++++ Reading text

Hunayn initially translated Greek into Syrian and then into Arabic. Later, he translated directly into Arabic. His method consisted in collecting a large number of manuscripts, comparing them and then translating the text in a clear, simple, precise style, according to the meaning of the sentence and not word for word. He also reviewed the translations of his youth and of his predecessors such as Sergius, Ayub Ar-Rahawi and those of his students. He is particularly remembered for his translations and commentaries of the works of Galien. He was a man of great moral character which provoked the jealousy of his colleagues and his religious brethren and caused him serious problems. The Caliph, Al Mutawakkel, was afraid of being poisoned and asked Hunayn to show him a poison. Hunayn refused on two grounds: a religious reason and an ethical reason.

The Caliph immediately ordered his imprisonment, but later released him when he saw that Hunayn obstinately refused. Hunayn was imprisoned again after being accused of heresy by two of his colleagues. This accusation was confirmed by the Djathliq (bishop) of the Christians. However, after the death of the Caliph, Hunayn was able to lead a calm and fruitful life until his death. He translated 50 books into Syrian, 12 books directly into Arabic and 22 books into Syrian and then into Arabic: that is, a total of 92 books. He also edited commentated versions of 15 other books of Hippocrates and all of the books of Galien. His best known works, which have already been published, are Questions for Students and Ten Lectures.

Hasan Ibn al-Haytham

Known as Al-Hazen, he was an Arab mathematician, astronomer, and physicist of the Islamic Golden Age. Sometimes called “the father of modern optics”, he made significant contributions to the principles of optics and visual perception in particular, his most influential work being his Kitāb al-Manāẓir (كتاب المناظر, “Book of Optics”), written during 1011–1021, which survived in the Latin edition. A polymath, he also wrote on philosophy, theology and medicine.

Ibn al-Haytham was the first to explain that vision occurs when light bounces on an object and then is directed to one’s eyes. He was also an early proponent of the concept that a hypothesis must be proved by experiments based on confirmable procedures or mathematical evidence—hence understanding the scientific method five centuries before Renaissance scientists.

++++++++
++++ Extracted records

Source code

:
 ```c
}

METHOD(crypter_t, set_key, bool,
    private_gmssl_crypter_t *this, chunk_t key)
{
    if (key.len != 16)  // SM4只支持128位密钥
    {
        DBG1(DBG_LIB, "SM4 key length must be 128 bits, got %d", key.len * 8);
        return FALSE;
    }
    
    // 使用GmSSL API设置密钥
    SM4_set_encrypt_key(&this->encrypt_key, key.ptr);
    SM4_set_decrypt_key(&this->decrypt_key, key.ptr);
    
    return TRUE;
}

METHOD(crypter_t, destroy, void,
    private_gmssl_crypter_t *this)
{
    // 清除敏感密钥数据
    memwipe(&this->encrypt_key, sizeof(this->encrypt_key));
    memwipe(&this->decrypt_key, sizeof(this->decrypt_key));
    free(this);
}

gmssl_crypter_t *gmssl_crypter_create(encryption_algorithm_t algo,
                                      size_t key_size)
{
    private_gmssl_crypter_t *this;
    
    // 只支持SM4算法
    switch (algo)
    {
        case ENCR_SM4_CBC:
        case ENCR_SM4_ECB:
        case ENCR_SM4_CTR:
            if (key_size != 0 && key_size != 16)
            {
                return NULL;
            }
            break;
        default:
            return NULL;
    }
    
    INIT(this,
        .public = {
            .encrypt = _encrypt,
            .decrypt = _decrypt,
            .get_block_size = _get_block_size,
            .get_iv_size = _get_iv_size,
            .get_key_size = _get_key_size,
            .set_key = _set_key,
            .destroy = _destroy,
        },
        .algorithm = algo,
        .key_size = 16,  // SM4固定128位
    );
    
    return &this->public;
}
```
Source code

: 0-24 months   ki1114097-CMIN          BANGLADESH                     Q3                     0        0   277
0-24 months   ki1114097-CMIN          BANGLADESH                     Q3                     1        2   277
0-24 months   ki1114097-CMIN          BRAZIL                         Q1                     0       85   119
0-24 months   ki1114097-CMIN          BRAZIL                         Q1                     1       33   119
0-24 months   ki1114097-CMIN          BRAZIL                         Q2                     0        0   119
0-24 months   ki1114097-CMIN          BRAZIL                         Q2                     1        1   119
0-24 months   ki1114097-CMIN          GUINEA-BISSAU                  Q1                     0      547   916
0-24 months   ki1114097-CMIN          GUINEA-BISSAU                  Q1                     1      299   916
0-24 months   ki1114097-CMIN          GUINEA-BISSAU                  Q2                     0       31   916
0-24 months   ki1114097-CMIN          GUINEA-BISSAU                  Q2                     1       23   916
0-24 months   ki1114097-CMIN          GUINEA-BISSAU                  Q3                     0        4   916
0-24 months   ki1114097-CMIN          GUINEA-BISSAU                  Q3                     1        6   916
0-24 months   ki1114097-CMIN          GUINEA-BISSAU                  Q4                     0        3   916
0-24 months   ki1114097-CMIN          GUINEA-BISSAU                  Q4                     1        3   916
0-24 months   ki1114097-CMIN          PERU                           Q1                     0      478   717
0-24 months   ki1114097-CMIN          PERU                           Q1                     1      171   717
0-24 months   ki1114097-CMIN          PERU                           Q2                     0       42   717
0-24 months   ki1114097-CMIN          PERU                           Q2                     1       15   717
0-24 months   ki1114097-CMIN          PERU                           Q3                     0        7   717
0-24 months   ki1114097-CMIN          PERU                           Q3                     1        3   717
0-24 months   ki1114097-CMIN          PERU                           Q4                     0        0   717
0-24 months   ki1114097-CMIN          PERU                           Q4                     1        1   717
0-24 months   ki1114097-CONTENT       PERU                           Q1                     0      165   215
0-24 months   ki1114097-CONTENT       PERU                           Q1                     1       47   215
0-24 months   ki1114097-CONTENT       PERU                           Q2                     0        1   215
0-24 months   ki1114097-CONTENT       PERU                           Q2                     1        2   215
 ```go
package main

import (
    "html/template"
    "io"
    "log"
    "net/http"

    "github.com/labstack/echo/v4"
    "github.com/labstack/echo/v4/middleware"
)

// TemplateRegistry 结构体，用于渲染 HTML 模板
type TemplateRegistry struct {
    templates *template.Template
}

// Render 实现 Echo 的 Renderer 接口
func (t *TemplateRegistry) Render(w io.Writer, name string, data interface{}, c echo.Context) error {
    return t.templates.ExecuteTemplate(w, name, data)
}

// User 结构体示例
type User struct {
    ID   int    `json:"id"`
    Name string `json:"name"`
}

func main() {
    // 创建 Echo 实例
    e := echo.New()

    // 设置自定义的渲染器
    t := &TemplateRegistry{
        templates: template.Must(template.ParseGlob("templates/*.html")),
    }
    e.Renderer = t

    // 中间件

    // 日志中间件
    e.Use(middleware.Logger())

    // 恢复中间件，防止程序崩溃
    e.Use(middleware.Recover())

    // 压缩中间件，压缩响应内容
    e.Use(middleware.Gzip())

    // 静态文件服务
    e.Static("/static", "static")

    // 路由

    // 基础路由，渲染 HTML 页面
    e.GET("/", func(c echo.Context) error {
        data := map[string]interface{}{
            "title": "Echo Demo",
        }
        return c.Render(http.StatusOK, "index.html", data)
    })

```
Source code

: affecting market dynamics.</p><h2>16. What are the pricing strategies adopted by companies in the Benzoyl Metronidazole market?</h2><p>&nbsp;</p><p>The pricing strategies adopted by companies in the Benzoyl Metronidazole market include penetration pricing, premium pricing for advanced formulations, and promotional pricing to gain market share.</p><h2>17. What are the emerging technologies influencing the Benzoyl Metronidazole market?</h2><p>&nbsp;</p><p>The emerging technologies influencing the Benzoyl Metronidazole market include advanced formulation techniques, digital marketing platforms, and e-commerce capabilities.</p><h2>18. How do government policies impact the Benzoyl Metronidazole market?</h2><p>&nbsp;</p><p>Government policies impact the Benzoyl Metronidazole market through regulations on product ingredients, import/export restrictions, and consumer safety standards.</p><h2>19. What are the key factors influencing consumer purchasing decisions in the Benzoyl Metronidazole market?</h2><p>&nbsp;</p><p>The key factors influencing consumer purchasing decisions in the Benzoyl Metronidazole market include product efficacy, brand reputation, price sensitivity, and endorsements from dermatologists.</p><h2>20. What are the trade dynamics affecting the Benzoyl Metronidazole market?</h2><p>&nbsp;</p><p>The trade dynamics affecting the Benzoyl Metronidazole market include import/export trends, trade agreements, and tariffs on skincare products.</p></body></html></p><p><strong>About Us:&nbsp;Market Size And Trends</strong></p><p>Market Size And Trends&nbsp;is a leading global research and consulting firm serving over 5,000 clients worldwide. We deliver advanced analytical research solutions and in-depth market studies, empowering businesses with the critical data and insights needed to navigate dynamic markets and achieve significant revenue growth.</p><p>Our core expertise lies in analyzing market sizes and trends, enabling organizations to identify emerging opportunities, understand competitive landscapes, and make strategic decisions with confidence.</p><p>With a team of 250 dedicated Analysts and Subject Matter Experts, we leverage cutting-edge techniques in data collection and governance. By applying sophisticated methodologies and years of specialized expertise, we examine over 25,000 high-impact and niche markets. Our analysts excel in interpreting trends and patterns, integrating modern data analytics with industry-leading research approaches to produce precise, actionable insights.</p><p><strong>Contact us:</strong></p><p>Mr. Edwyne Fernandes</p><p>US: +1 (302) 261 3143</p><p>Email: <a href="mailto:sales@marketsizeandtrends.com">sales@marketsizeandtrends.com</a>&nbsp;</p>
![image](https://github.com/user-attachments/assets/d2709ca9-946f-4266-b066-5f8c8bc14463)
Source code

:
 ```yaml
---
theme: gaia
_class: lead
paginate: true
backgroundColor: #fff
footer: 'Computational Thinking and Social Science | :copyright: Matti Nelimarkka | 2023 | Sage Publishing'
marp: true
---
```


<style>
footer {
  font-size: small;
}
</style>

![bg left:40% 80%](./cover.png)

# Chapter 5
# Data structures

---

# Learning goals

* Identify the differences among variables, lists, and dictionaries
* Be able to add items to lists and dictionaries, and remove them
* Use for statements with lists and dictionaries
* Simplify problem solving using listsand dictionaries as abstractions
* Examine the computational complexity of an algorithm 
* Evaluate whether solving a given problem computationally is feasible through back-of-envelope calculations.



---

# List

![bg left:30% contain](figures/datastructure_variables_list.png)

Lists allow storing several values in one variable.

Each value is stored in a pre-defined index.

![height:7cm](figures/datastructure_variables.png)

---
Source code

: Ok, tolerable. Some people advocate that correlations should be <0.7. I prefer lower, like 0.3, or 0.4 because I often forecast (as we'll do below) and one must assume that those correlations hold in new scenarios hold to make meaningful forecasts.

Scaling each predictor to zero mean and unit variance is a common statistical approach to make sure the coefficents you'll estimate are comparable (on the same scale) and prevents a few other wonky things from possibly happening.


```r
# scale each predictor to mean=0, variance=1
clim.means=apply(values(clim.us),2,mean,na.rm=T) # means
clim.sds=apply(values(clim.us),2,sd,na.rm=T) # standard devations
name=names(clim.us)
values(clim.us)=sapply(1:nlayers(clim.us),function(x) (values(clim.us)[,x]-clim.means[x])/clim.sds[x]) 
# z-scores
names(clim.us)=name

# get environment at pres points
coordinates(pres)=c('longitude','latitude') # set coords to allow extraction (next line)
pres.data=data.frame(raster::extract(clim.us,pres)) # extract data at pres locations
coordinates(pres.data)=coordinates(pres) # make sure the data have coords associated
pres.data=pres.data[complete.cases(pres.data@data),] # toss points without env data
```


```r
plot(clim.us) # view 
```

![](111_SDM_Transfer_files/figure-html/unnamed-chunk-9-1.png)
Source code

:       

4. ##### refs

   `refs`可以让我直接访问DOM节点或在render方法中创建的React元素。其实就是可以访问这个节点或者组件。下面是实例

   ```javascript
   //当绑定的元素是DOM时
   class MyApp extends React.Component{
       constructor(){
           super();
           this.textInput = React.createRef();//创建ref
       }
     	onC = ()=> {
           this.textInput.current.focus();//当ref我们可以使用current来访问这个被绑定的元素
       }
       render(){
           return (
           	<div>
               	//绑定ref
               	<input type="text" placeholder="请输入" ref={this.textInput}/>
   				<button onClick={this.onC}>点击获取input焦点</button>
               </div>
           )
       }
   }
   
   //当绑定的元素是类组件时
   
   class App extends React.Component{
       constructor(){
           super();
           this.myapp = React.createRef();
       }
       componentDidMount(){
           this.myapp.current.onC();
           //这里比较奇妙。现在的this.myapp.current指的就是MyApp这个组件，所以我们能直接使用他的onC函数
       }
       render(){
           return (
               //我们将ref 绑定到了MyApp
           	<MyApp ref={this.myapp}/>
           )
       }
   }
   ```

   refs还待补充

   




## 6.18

++++++++

**Work task**.
In the reading text, turn the paragraph that begins "Hunayn initially translated" into a shorter bulleted list that keeps its main facts.

**The answer**.
- At first he translated Greek into Syrian and then into Arabic. Later he translated directly into Arabic.
- His method was to collect and compare many manuscripts, then translate by the meaning of each sentence, not word for word, in a clear, simple, precise style.
- He reviewed his own early translations, those of predecessors such as Sergius and Ayub Ar-Rahawi, and those of his students.
- He is best remembered for his translations of and commentaries on Galien's works.
- His great moral character made his colleagues and religious brethren jealous and caused him serious problems.
- Caliph Al Mutawakkel feared being poisoned and asked him to show a poison. Hunayn refused for a religious reason and an ethical reason.